Beyond these basics, there are many other data points to help resolve Robert Smith: birth dates, other registration data, digital authentication data, and more.
How do analytics and data science streamline service delivery? Consider the case of CERB. As of September 28, the federal government had received 27,570,000 CERB applications from 8.9 million unique applicants. Entity resolution can pre-screen applicants for fast-tracking, while flagging anomalies for investigation—a triage, essentially.
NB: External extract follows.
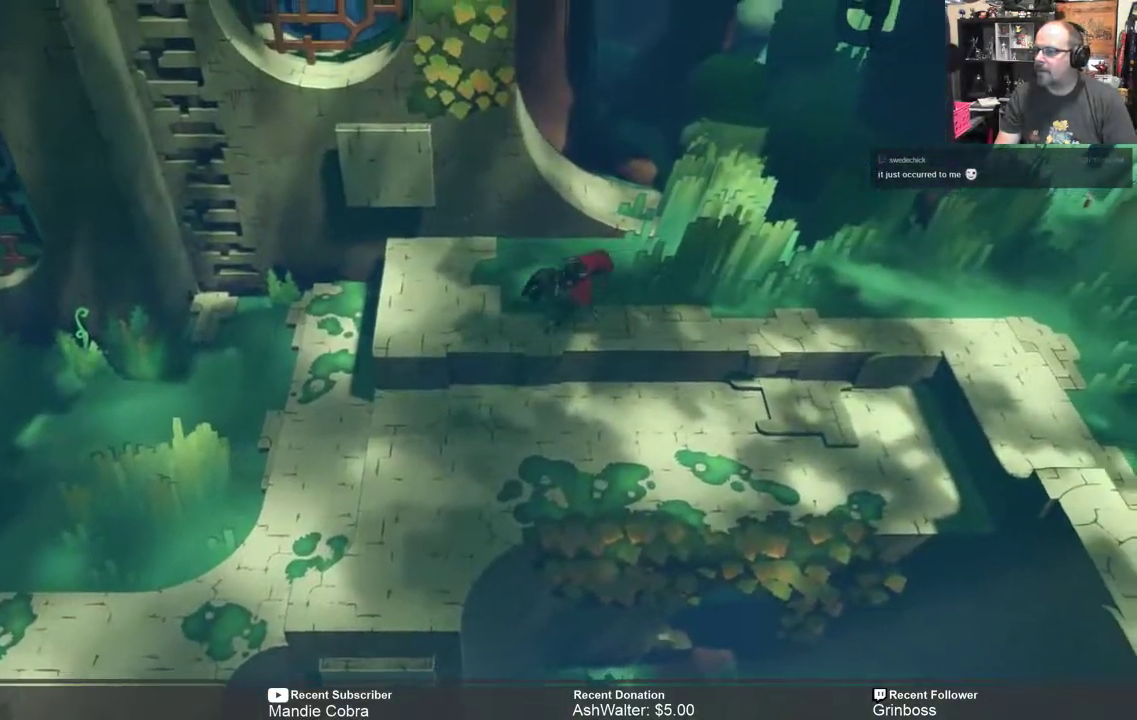
{"buttons": ["R2"], "left_stick": "right", "right_stick": "center", "events": [[67, "left_stick", "right"]]}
The 360 degree view of the citizen that cross-checks Jack Smith’s employment data, tax filings, business data, could flag him for further investigation.
Doing Even More
Deep analytics and artificial intelligence offer fertile ground for even further streamlining government programming. There is such a huge body of data to train artificial intelligence to discover and predict anomalies based on behaviour in a citizen interaction, and further focus investigative resources while speeding delivery. Better citizen outcomes with efficient and effective use of resources is the mandate of every government depart. Getting control of your data and exercising deep, program-related analytics based on input from program experts can make it happen.